I grew up in a blue collar neighborhood in a semi-Southern city, and THAT was the most white trash thing I'd ever seen. Not wanting to spend the rest of my life being non-metaphorically gang-assed, I starting walking in the opposite direction, their insipid cries of "Roughriders!! Woooooooooooooooooooooooooooooo!!" bouncing around in my skull.
Some nights it still haunts my dreams.
18 Comments:
first!
that was me and my dad before our surgeries!
How the hell did your left shoe fall off?
I'll have you know mullets are very popular in the uk with the Trendy.
(unfortunately this is actually true)
I don't know what to say to comfort you. I just want you to understand that what you saw wasn't your fault.
I know you feel violated. There are bad people in this world.
But know that I love you and Pants loves you and Miss Kendra loves you and a whole bunch of other people.
We'll get through this together.
Scooter - Mullet, didn't he work for the vice president?
Todds cute! I saw a picture and you have heard it hear. Don't believe all his "I'm ugly" hoo-hah!
heard it here...shit I need to proof read. Nick makes enough fun of me that way it is!
Todd is not ugly! It is all a myth!
... and he doesn't have a mullet...
Todd... do you still have that cute lil tuft at the front?

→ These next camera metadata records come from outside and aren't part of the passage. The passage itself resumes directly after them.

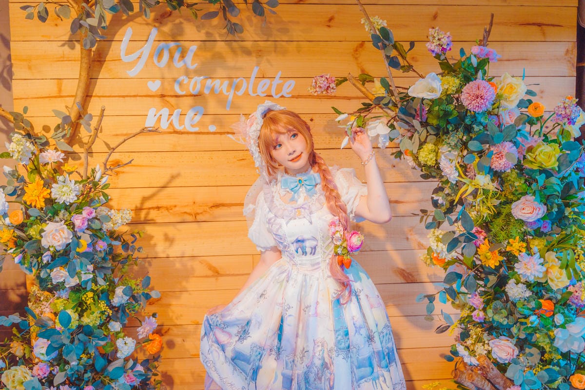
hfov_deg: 54.4
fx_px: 569
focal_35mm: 35
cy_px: 195
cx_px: 292
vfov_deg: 37.9
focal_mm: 35
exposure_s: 1/500
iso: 1000
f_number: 2.8
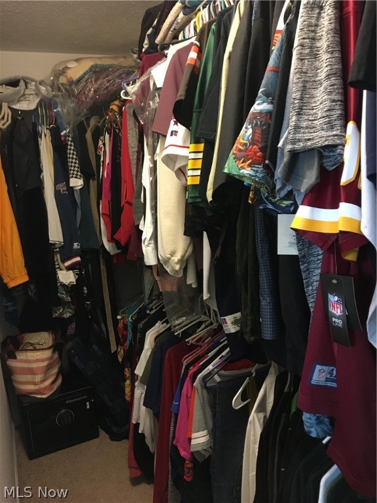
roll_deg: +4.5
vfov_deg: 61.7
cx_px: 188
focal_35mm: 29
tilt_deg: -7.7
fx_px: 421
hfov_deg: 48.2
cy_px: 252
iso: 250
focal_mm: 4.15
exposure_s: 1/15
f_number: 2.2
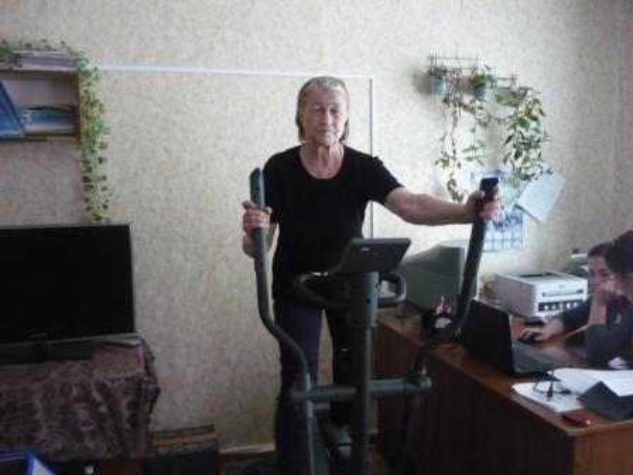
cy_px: 238
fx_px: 603
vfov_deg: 42.9
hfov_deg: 55.4
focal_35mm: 33
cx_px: 316
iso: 800
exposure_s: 1/50
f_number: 2.8
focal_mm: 5.5
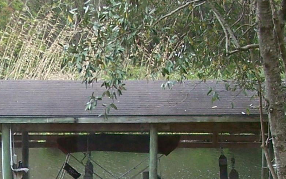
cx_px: 40
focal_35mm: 154
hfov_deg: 13.5
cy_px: 227
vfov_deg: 8.4
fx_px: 1201
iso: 80
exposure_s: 1/160
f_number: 2.8
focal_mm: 6.3
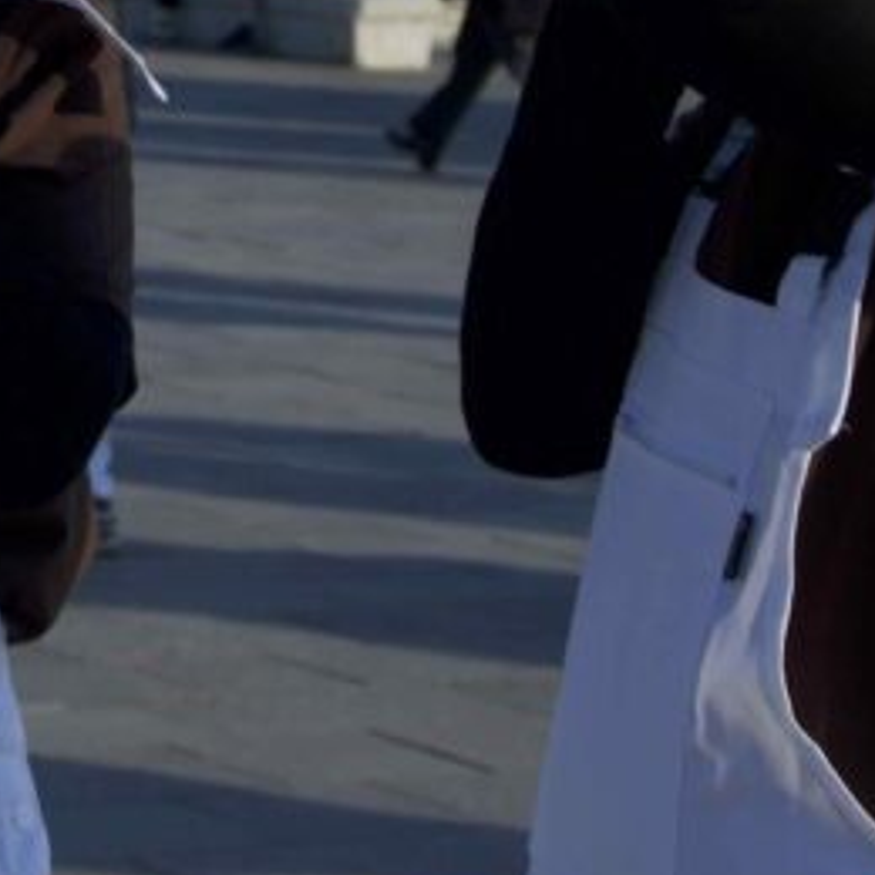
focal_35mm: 178
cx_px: -131
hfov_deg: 9.7
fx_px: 5088
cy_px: -347
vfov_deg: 9.6
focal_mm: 31
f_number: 5.6
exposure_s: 1/400
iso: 100
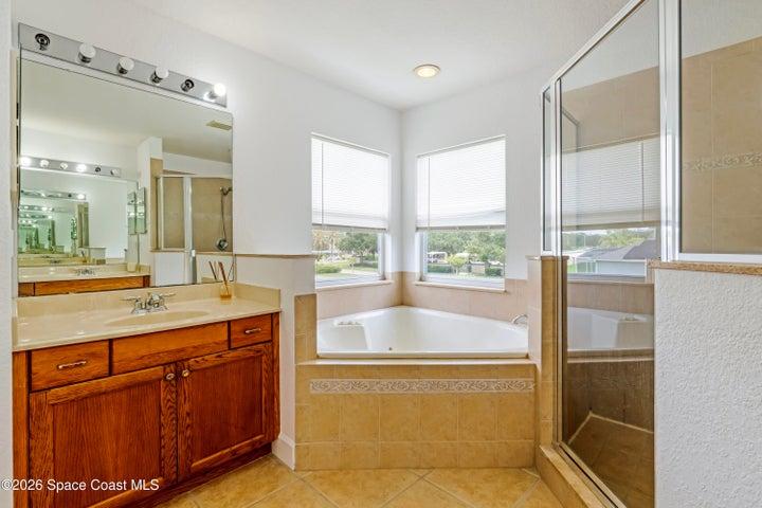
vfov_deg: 72.1
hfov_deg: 95.0
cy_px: 254
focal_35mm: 16
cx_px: 381
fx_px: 349
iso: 250
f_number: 9
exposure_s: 1/500
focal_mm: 11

The image of that is all that is keeping me going today.
I love you!
Oh, and not fair, where the hell is MY photo huh?
In all the time I've known you have you once offered to send me one?
Not fucking fair I say, fowl even!
I agree...the left shoe was telling you to throw it at them.
Happy Valentine's Day
Happy VD Todd. ;o)
kendra,
so you changed your age and gender, but your dad opted for just being younger? Interesting.
cincy,
it's hard to believe.
pants,
you gotta be crazy to drop the c-bomb on someone's daughters. You could get an ass whuppin'.
v-v,
I'll bet they race down Water Street every weekend.
tlsd,
yeah, but didn't it used to be cool in England to look like Morrissey?
ubie,
you could all send me baked goods. And naughty pictures. That would make me feel better.
awe,
insert your own "Dick Cheney shot someone" joke here.
buttah,
since you've given me carte blanche to be a dirty old man as I see fit, I want to take my left shoe and spank your fine ass with it.
tumbleweed,
I should have thrown the shoe, huh?
And stop telling people I'm cute. I'm not cute and people will be very, very disappointed if they meet me.
tlsd,
yes, I do. Not the mullet. The tuft.
rachel,
I want to build up suspense for when you come to visit.
sonya,
happy Valentine's to you, too.
trix,
in that case: "Roughriders!! Woooooo!!"
little ol',
Happy Valentine's Day to you.
brooke,
I don't want to go to jail.
sindy,
there's nothing happy about VD.
knitty,
it hurts when I pee.
YOU lived in Alabama? That's got bad UPN sitcom written all over i
hey... leave Morrisey out of this... I was a kid it was the 80's, I didn't know any better...
... and I love the tuft... I wanna play with it... all night long...
ps: I think you're cute...
I lived in Alabama for 5 excruciating years and being in public school means it was exactly like a UPN sitcom and my character name was "token" when they all realized that being from Canada meant that I wasn't the biggest fan of the confederate flag they warmed up to me.
ALSO I'm not on your VIP world list... that made me cry a little.
Todd, I would ask you to be my Valentine for 1) use of the word cunt and 2) a mullet post, but I think every chick on your blogroll has already asked you. Still, kisses to toi :)!
tlsd,
I loved the Smiths, I just had no desire to look like them.
knitty,
from Canada to Alabama, huh? Wow.
danny,
are you a real person, or are you Calzone, or Nick, or Anthony, or Ubie, or Brooke?
monkey mc,
I'll be your Valentine because you are a gorgeous young lady.
Kisses right back at ya.
Happy (late) V-Day, sweetie!
Stop telling people you're not cute. The truth is out.